I want to rant more, to make you all laugh and smile. I encourage people to laugh at my expense because even then, they are smiling and I am the reason for it. This blog has given me so much pride in my ability as a writer because just two days ago, I got 100 views in one night and I was ecstatic about it. Writing is my passion because, though I sound the arrogant twat in written form, in reality I barely speak a word to anyone about anything – my own family and girlfriend included. I’m a reserved man and save all emotions for those I think I can trust enough to witness them, but otherwise I am playing as myself through smoked glass for social reasons. I’ve hurt many friends, and made many enemies either through being a pigheaded fool or through trying to defend something, and my life is full of people who will never speak to me again. I never gave it much thought but recently, it’s started to hurt and all the scars of my past ache as one inside my head, laughing at me for my failures in life. I used to just power my way through anything and everything and thought myself the greatest man alive when I was younger, and even now the arrogance I display is that of self-assured superiority of intellect and complexity than my peers but ultimately it is all just a bluff, a safeguard to hide the shame I feel in being me.

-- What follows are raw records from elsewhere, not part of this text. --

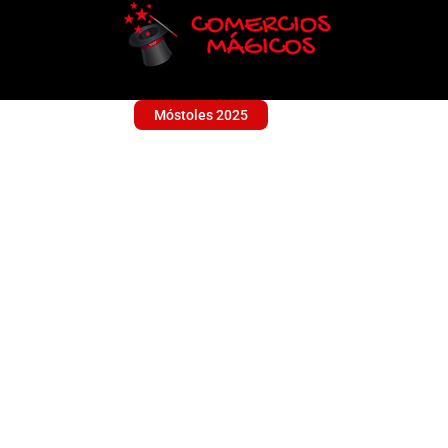
Móstoles 2025
J&L
Sin categoría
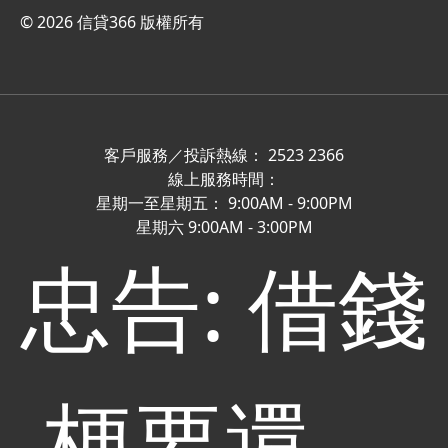
© 2026 信貸366 版權所有
客戶服務／投訴熱線： 2523 2366
線上服務時間：
星期一至星期五： 9:00AM - 9:00PM
星期六 9:00AM - 3:00PM
忠告: 借錢
梗要還，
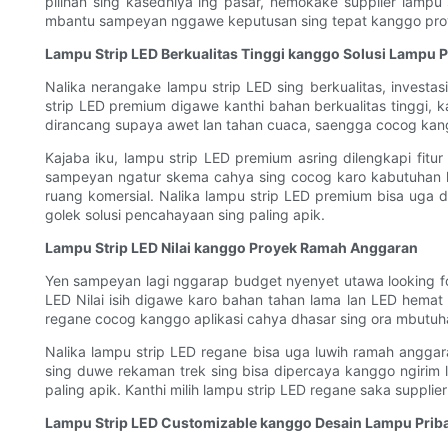
pilihan sing kasedhiya ing pasar, nemokake supplier lampu 
mbantu sampeyan nggawe keputusan sing tepat kanggo proy
Lampu Strip LED Berkualitas Tinggi kanggo Solusi Lampu
Nalika nerangake lampu strip LED sing berkualitas, inves
strip LED premium digawe kanthi bahan berkualitas tinggi, k
dirancang supaya awet lan tahan cuaca, saengga cocog kangg
Kajaba iku, lampu strip LED premium asring dilengkapi fitur
sampeyan ngatur skema cahya sing cocog karo kabutuhan l
ruang komersial. Nalika lampu strip LED premium bisa uga d
golek solusi pencahayaan sing paling apik.
Lampu Strip LED Nilai kanggo Proyek Ramah Anggaran
Yen sampeyan lagi nggarap budget nyenyet utawa looking for s
LED Nilai isih digawe karo bahan tahan lama lan LED hemat
regane cocog kanggo aplikasi cahya dhasar sing ora mbutuhak
Nalika lampu strip LED regane bisa uga luwih ramah anggaran
sing duwe rekaman trek sing bisa dipercaya kanggo ngirim
paling apik. Kanthi milih lampu strip LED regane saka suppl
Lampu Strip LED Customizable kanggo Desain Lampu Prib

Friends and lovers, you are exceptional creatures if you truly value me as something more than a destructive and unsocial monstrosity that you manage to cope with because there are times when I really don’t like myself. My enemies, and there are many, love to look down upon me as this scheming and filthy little cretin that plagues their existence and should be snuffed out and though I loathe being patronised and looked down upon, especially by those whom I do not consider greater beings, I cannot do much more than bark. I’m weak, physically and mentally, and have been for some time. I used to fight off all enemies with ease and would crush anyone who dared speak against me but now I can’t find the strength to swat a fly. I’m falling apart and my whole world is crashing and burning but I don’t write to you to beg for the mercy of my fellow men but to tell them that if this is what they sought, they have won. I am a broken man, a wolf without claws. Look at me now, revealing the weakness in my heart to an anonymous sea of glaring screens and scrutinising eyes that look to me and expect to see something. A hero, a comedian, a fool, a monster – I am all these things and none, for I fear I cannot remember who I truly am or who I truly wanted to be. I wanted only to live for love and honour, to make my mother proud of the son who hesitated and cowered in fear, and to show the world that I am a man to be recognised through the words of my soul.
This was inevitable and now I am lost inside of myself, fighting a war in my own head as to who I should be? Does this chaos justify anger? Fear? Should I weep and beg for salvation? Should I shift the blame for what went wrong in my life to my situation or onto others? Was I ever justified in anything I did in my life, or does justice count for nothing in this age? I must seek answers within myself and my past if I am to have a future where I can call myself a man of the people and ever hope to mend the broken bridges between myself and this world we live in.